Test accuracy: 0.6836251468860165
Test F1 score: 0.7526811774804638
Test ROC AUC: 0.6579291296938355


The scores do not quite meet the threshold for acceptability. However, a simple shift to a random forest classifier below drastically boosts the scores. 

In [74]:
mod = RandomForestClassifier()
# Performing cross-validation
scores = cv_results = cross_validate(mod, X, y, cv=5, scoring=('accuracy', 'f1', 'roc_auc'), return_train_score=True)
test_accuracy = np.mean(scores['test_accuracy'])
test_f1 = np.mean(scores['test_f1'])
test_roc = np.mean(scores['test_roc_auc'])
print(f'Test accuracy: {test_accuracy}\nTest F1 score: {test_f1}\nTest ROC AUC: {test_roc}')

Test accuracy: 0.7909048178613396
Test F1 score: 0.8489618790615576
Test ROC AUC: 0.8122198879551821


A k = 5 k-folds cross validation was run on the data, with test accuracy, F1 score, and ROC AUC measured and displayed. 

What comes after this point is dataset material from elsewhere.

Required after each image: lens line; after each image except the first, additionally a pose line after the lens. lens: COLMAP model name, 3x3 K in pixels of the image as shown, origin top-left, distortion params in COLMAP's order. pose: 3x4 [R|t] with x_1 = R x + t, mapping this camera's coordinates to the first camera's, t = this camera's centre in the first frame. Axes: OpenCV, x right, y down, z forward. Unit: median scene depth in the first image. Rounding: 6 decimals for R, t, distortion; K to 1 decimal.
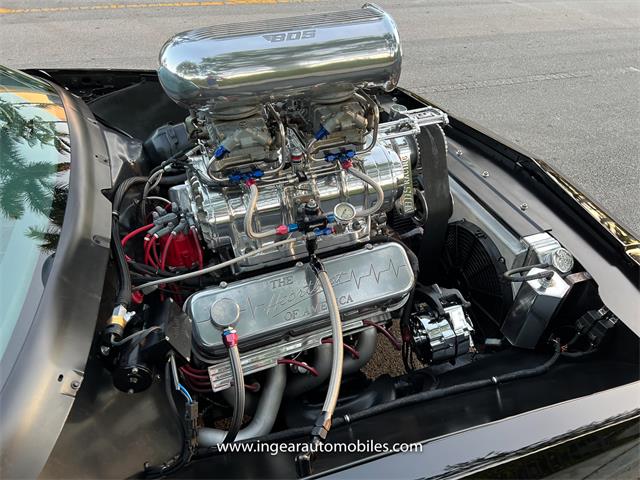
lens RADIAL K [[474.2, 0, 337.7], [0, 474.2, 233.0], [0, 0, 1]] dist [0.056199, -0.083736]
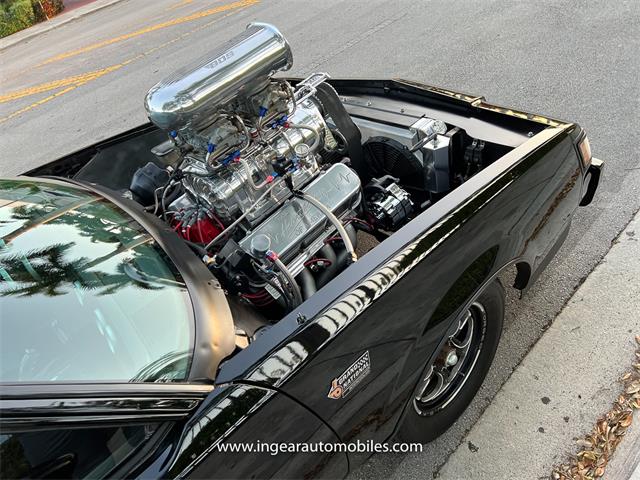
lens RADIAL K [[478.8, 0, 319.5], [0, 478.8, 235.1], [0, 0, 1]] dist [0.065263, -0.084949]
pose [[0.885313, -0.446154, 0.131022, -0.220235], [0.448882, 0.893540, 0.009584, 0.180996], [-0.121349, 0.050329, 0.991333, -0.454020]]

In an effort to improve the predictive power of the model, a grid search was conducted using ranges of hyperparameters that are relatively proximal to the default or expected inputs. 

In [34]:
parameters = {'n_estimators': np.arange(80,110), 'max_depth': np.arange(3, 15), 'min_samples_leaf': np.arange(1,15)}
mod = RandomForestClassifier()
grid = GridSearchCV(mod, parameters, cv=3)
grid.fit(X, y)

In [75]:
print(grid.best_params_)
print(grid.best_score_)

{'max_depth': 7, 'min_samples_leaf': 3, 'n_estimators': 85}
0.7974040075017274


As seen, this accuracy is not much of an improvement over the unaltered random forest model. However, these caclulated optimal parameters will be passed to a new model.

In [76]:
mod_params = RandomForestClassifier(max_depth=7, min_samples_leaf=3, n_estimators=85)
# Performing cross-validation
scores_params = cross_validate(mod_params, X, y, cv=5, scoring=('accuracy', 'f1', 'roc_auc'), 
                                            return_train_score=True)
test_accuracy_params = np.mean(scores_params['test_accuracy'])
test_f1_params = np.mean(scores_params['test_f1'])
test_roc_params = np.mean(scores_params['test_roc_auc'])
print(f'Test accuracy: {test_accuracy_params}\nTest F1 score: {test_f1_params}\nTest ROC AUC: {test_roc_params}')

Test accuracy: 0.7919682726204466
Test F1 score: 0.8537232602903609
Test ROC AUC: 0.8228548706195766


In summary, random forest provides significantly more predictive power than the standard decision tree classifier. A graphical representation of the base decision tree was too large to be displayed here, but is possible if desired. 

The hyperparameters obtained from a grid search on random forest parameters resulted in insignificant score improvement over the native random forest. Both random forests that were trained were of comparable scores, and their resulting scores were higher than any of the prior logistic regression models. This is, however, at the cost of interpretability.